=== Records for processing ===
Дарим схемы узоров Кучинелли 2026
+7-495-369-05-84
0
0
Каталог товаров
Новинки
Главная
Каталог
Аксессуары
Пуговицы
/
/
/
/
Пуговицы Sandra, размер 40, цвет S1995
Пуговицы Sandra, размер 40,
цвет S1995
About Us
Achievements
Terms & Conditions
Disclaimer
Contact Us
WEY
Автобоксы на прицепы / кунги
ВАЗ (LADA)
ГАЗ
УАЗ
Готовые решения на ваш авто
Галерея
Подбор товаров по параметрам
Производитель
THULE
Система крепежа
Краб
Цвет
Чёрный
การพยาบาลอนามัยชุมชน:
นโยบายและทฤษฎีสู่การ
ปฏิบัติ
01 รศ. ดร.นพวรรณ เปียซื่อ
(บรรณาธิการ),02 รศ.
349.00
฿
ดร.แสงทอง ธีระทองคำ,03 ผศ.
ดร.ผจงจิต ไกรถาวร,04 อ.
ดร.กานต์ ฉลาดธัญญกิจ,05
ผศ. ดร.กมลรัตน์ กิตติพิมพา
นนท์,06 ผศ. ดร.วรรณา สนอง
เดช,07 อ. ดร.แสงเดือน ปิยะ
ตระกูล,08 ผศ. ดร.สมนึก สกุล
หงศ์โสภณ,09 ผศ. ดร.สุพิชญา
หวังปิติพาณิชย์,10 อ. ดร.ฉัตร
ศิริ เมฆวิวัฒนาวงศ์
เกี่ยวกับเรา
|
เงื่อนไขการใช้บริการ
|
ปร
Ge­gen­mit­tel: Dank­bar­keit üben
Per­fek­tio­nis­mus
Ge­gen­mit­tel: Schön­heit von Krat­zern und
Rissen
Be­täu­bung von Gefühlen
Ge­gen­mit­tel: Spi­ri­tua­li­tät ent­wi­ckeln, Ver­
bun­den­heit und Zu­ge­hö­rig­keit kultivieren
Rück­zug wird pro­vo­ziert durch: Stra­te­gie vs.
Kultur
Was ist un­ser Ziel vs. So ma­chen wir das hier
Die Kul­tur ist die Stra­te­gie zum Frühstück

=== Exercise brief ===
Check each line in the entries above for the string "Пуговицы", then give the number of matching lines alone.

=== Answer to this problem ===
3